Besonders stark besucht waren die Wochenenden, allen voran der dritte Adventssamstag, doch auch mittwochs und donnerstags herrschte reger Andrang. Die Märkte boten eine breite kulinarische Auswahl – von traditionellen Leckereien bis hin zu veganen Gerichten – sowie alkoholfreie Getränke wie warme Winterfruchtsäfte und Kaffee. Neben dem Einkaufsbummel zogen auch kulturelle Angebote wie Kunstausstellungen und geführte Stadtspaziergänge die Besucher in ihren Bann.

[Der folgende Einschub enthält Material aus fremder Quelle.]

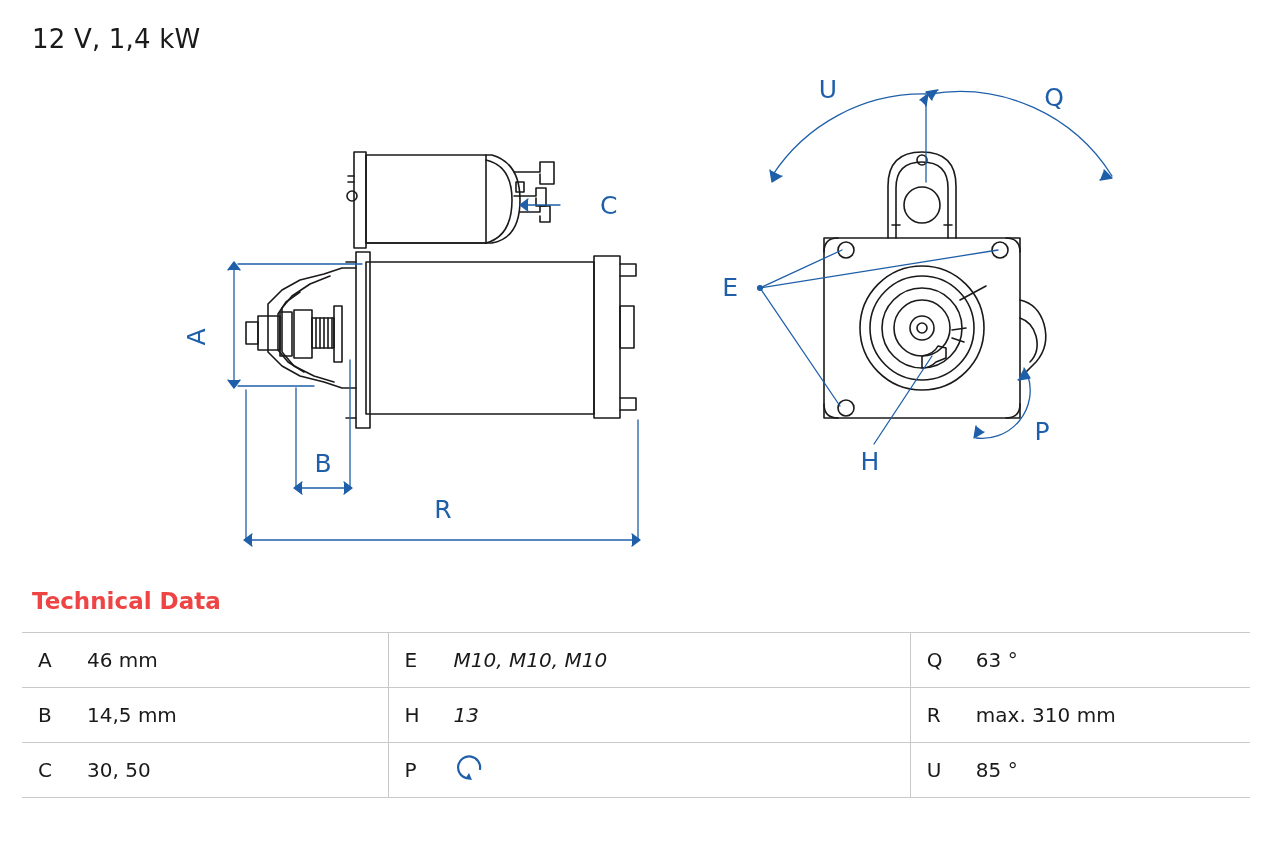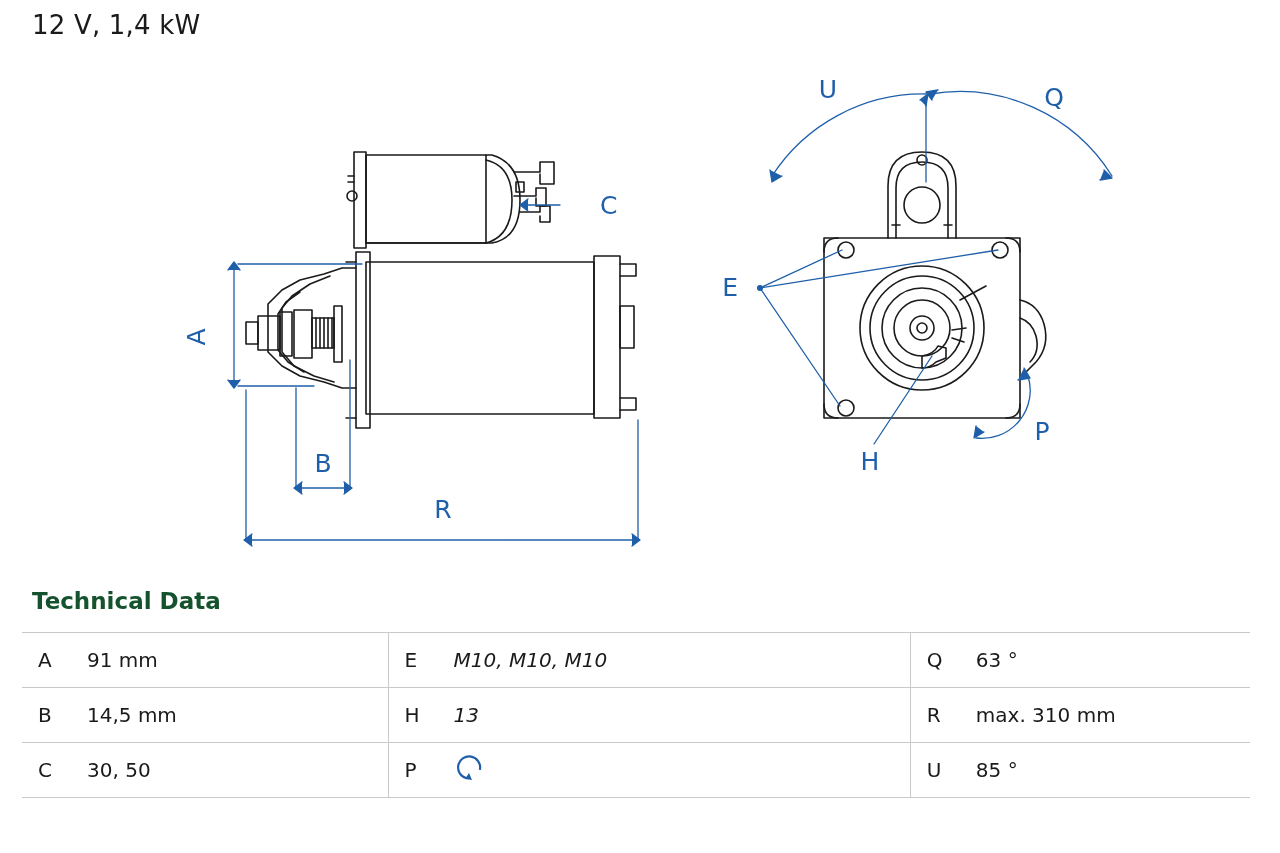"12 V, 1,4 kW" .title { top: 10px -> 24px }
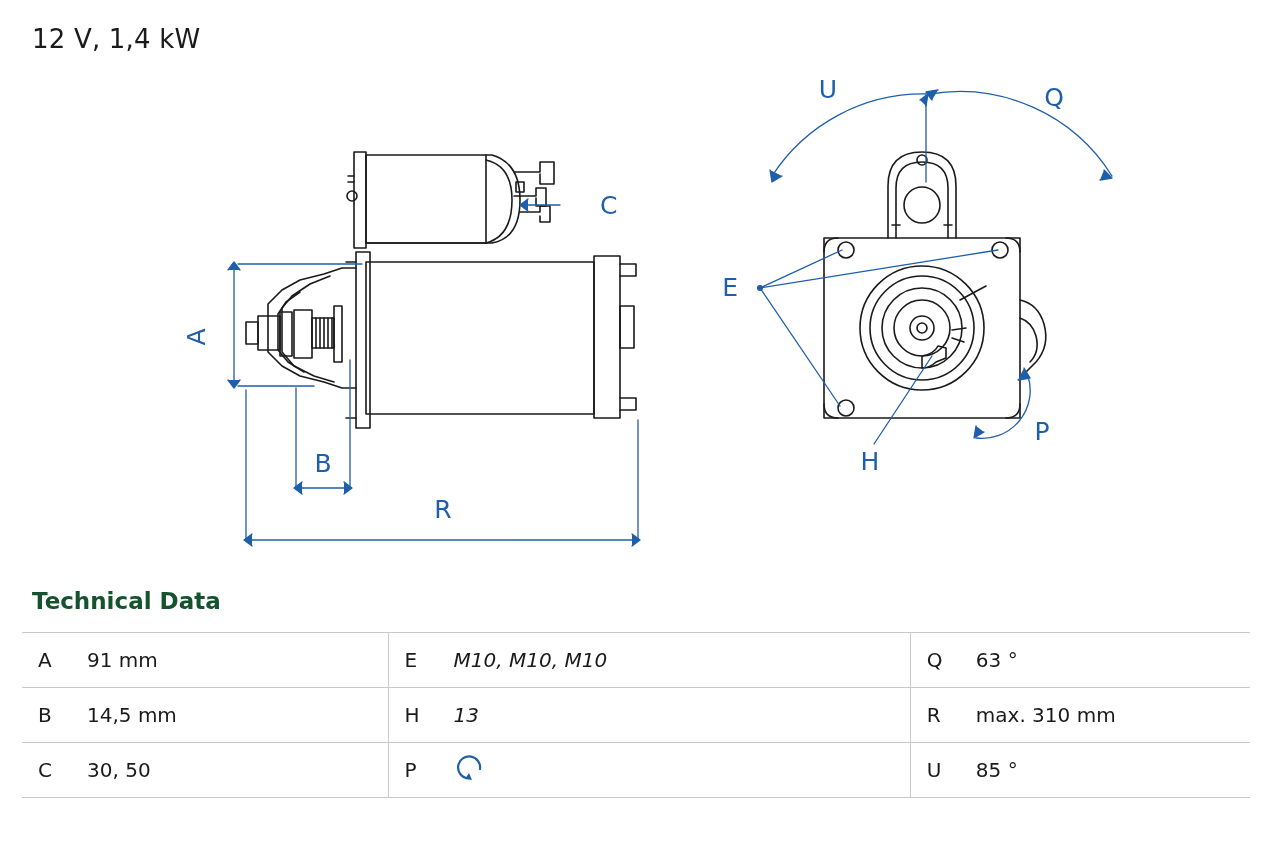"Technical Data" .tech-title { color: #14532d -> #ef4444 }
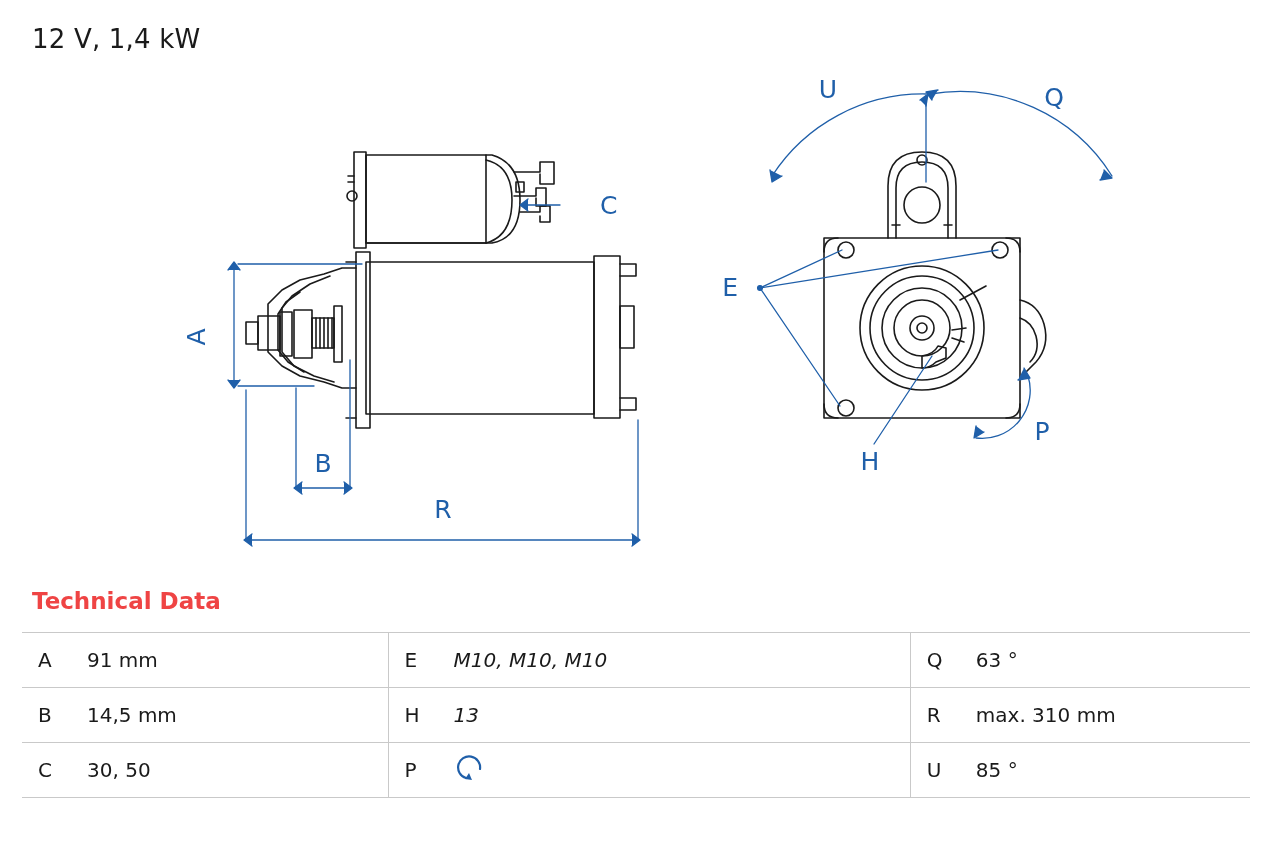"91 mm" td.val { text: 91 -> 46 }
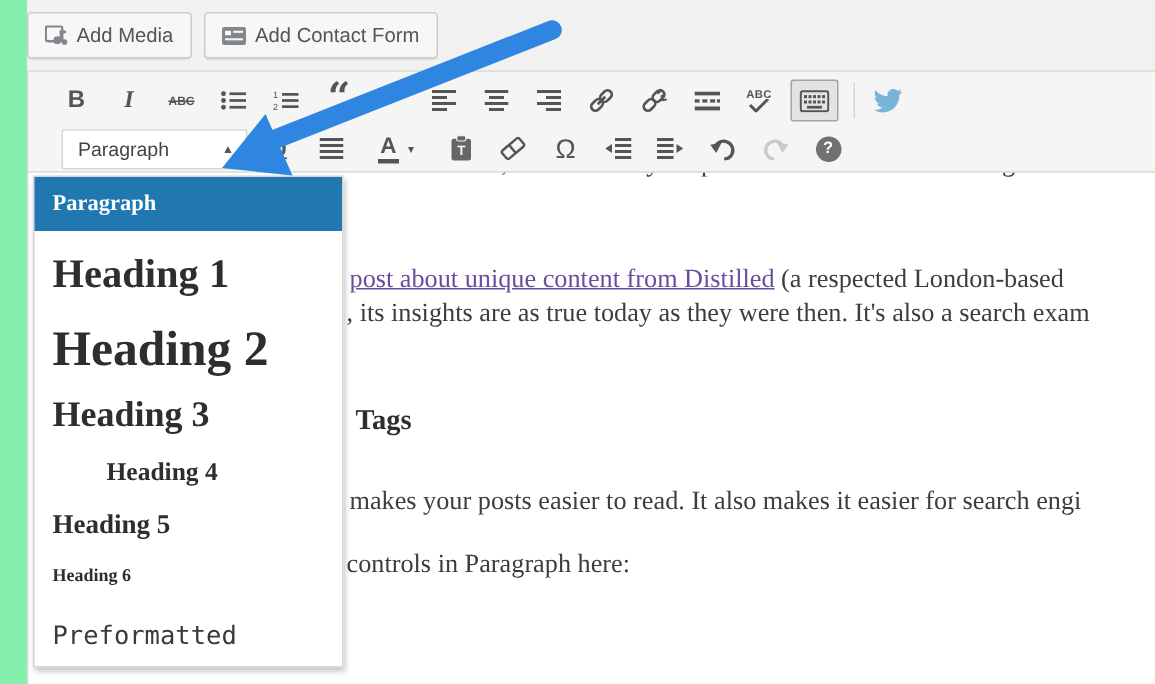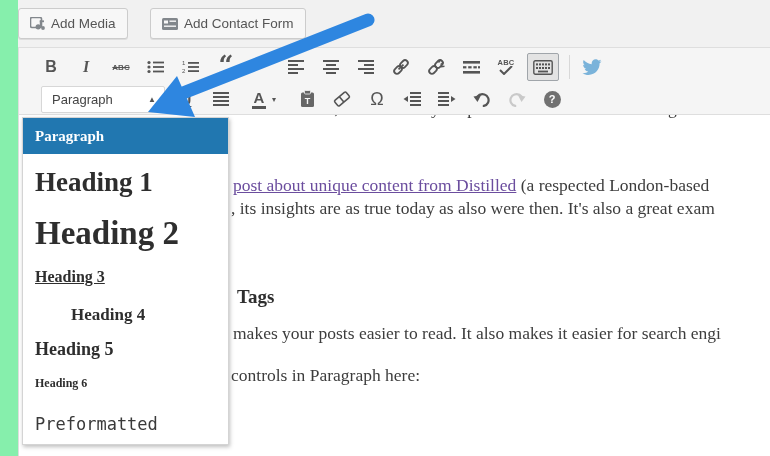"Add Contact Form" button.wp-btn { left: 132px -> 118px }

Ein Höhepunkt war die Großveranstaltung „Münster singt“, bei der über 10.000 Menschen zu festlicher Musik zusammenkamen. Ehrenamtlich betriebene Holzhütten und ein Benefizkonzert auf dem Harsewinkelplatz unterstrichen zudem den Gemeinschaftsgeist. Besonders auffällig war der Zuspruch aus den Niederlanden, doch auch die Zahl der Gäste aus Frankreich, dem Vereinigten Königreich und Spanien stieg. Obwohl die Saison 2025 noch läuft, gibt es bereits erste Buchungsanfragen für die Weihnachtsmärkte 2026. Hotels und Ferienwohnungen verzeichnen erste Reservierungswünsche, wobei keine Namen von Interessenten öffentlich gemacht wurden.
Der Erfolg der Münsteraner Weihnachtsmärkte 2025 setzt Maßstäbe für die kommenden Jahre. Hohe Besucherzahlen, ein abwechslungsreiches Angebot und eine einladende Stimmung sorgten für eine ausgelastete Vorweihnachtszeit. Das frühe Interesse an 2026 deutet darauf hin, dass die Beliebtheit der Tradition weiter wachsen wird.